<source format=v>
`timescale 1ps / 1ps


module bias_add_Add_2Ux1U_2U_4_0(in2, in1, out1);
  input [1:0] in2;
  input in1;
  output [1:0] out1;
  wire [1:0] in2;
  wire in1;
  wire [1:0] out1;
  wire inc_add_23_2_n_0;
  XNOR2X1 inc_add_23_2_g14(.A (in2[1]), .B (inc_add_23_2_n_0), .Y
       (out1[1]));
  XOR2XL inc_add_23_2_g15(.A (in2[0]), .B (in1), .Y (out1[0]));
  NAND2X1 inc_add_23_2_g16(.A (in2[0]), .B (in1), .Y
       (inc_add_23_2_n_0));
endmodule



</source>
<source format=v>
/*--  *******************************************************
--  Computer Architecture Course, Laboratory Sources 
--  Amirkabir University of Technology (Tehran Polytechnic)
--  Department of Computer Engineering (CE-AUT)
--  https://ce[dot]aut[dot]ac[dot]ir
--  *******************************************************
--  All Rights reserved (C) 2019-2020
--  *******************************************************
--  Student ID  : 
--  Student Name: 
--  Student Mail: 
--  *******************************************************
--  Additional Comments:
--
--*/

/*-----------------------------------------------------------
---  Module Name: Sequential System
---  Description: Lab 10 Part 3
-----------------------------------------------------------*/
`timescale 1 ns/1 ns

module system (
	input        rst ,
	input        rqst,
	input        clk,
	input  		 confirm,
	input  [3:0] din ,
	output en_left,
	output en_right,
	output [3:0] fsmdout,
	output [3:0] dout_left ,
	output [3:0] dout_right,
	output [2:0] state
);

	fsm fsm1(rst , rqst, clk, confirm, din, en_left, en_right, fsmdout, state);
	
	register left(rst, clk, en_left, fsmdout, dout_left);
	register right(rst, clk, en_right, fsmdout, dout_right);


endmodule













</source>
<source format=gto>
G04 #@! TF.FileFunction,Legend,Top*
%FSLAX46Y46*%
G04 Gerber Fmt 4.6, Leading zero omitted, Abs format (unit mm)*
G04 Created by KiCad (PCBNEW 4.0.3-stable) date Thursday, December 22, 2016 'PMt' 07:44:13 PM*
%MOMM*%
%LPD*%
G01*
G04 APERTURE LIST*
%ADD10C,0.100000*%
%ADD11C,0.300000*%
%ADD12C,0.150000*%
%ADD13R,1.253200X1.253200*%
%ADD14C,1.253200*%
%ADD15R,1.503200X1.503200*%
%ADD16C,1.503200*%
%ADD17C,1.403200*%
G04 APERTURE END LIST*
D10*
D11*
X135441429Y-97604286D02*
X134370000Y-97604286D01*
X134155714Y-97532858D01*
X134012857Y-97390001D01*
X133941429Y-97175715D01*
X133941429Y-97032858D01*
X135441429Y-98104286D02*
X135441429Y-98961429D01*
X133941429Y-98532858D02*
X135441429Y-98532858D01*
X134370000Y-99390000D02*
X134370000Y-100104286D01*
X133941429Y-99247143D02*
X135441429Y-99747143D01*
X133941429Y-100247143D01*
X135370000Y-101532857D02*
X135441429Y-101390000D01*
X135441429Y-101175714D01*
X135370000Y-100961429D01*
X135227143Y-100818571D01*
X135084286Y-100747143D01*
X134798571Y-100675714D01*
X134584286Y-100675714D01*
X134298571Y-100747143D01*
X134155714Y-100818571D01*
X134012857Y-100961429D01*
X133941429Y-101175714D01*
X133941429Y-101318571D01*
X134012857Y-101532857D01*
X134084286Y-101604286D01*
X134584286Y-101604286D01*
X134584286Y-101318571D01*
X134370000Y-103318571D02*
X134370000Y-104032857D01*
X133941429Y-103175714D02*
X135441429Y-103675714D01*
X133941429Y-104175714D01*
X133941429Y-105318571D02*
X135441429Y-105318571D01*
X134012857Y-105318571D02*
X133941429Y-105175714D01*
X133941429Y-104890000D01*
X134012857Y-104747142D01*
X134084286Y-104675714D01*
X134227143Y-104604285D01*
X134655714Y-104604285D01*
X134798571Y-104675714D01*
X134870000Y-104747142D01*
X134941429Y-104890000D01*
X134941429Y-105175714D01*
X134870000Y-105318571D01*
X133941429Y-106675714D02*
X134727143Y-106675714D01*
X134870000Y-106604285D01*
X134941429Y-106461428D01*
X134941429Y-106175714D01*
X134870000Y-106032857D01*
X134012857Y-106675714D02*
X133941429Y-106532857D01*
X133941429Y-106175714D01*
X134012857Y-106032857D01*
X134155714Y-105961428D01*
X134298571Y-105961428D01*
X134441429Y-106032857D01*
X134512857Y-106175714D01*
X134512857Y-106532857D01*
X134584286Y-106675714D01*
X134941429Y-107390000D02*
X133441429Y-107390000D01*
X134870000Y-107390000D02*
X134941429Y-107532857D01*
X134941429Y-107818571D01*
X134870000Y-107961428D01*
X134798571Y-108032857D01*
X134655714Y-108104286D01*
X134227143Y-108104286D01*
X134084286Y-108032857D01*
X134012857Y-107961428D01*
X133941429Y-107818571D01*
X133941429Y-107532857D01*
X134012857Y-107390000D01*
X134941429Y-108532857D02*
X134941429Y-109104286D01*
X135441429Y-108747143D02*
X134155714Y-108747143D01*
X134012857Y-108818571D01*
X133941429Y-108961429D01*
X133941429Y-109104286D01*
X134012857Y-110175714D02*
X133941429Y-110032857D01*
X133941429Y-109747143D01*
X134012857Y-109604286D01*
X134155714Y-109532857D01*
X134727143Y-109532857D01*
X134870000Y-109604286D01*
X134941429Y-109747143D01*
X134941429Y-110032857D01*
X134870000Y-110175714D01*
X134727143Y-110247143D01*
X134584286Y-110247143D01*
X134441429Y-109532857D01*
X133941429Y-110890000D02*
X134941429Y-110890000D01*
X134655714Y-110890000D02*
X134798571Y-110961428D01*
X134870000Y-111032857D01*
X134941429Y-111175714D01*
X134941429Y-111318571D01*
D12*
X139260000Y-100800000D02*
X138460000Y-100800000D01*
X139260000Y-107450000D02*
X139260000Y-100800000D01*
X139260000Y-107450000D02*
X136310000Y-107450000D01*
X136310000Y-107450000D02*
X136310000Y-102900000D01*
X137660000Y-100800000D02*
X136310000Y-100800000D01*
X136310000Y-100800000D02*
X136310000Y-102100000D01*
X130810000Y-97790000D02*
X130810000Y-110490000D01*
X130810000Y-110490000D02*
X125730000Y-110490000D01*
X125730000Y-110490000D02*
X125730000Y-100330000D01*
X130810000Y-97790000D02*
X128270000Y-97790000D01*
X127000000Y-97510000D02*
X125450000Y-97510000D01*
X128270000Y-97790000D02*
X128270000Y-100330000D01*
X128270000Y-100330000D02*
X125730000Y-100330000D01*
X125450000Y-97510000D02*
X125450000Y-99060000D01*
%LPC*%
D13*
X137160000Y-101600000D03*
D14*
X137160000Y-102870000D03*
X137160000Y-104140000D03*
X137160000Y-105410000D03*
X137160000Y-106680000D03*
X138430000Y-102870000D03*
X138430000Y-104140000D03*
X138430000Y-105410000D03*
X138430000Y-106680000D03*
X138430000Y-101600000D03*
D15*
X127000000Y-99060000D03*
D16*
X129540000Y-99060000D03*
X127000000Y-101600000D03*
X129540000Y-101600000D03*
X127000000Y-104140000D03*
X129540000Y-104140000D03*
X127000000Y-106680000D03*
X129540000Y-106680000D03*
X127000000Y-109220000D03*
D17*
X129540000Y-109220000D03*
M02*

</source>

---

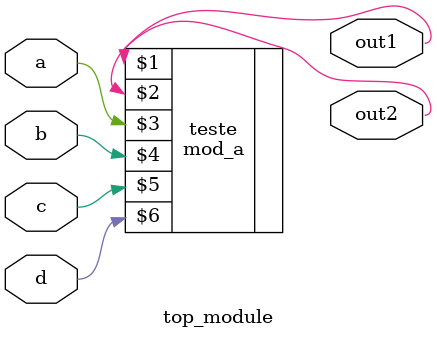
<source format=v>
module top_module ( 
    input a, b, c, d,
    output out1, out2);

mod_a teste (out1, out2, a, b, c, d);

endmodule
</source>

---

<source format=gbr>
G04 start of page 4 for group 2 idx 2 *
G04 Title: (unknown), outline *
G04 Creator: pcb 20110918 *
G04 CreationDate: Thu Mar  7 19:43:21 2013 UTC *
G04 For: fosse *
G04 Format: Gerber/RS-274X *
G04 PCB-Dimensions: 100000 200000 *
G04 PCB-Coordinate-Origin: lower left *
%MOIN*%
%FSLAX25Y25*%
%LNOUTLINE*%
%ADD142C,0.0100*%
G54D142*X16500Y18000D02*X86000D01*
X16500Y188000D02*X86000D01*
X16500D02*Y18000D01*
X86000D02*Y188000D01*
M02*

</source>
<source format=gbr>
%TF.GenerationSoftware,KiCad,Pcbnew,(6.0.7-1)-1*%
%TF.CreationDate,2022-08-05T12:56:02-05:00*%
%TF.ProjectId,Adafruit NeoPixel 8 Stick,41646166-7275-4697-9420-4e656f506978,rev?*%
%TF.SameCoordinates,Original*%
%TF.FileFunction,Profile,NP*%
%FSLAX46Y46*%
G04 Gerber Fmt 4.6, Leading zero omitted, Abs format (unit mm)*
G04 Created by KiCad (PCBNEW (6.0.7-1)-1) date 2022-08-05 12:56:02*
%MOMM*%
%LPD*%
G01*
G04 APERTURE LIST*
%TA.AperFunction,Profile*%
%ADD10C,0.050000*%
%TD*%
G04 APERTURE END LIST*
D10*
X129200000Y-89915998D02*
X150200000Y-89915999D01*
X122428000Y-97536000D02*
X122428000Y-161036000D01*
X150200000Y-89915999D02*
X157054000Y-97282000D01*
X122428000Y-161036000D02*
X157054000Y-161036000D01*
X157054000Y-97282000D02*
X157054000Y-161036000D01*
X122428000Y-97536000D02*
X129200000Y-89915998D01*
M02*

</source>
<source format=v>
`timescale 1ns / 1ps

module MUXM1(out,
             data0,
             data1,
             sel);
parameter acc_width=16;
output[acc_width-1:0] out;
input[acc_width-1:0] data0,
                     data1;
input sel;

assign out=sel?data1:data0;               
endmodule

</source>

EXERCISE REQUIREMENTS. Where a line of the records contains the word "Name", copy that line.

REPLY.
--  Student Name: 
---  Module Name: Sequential System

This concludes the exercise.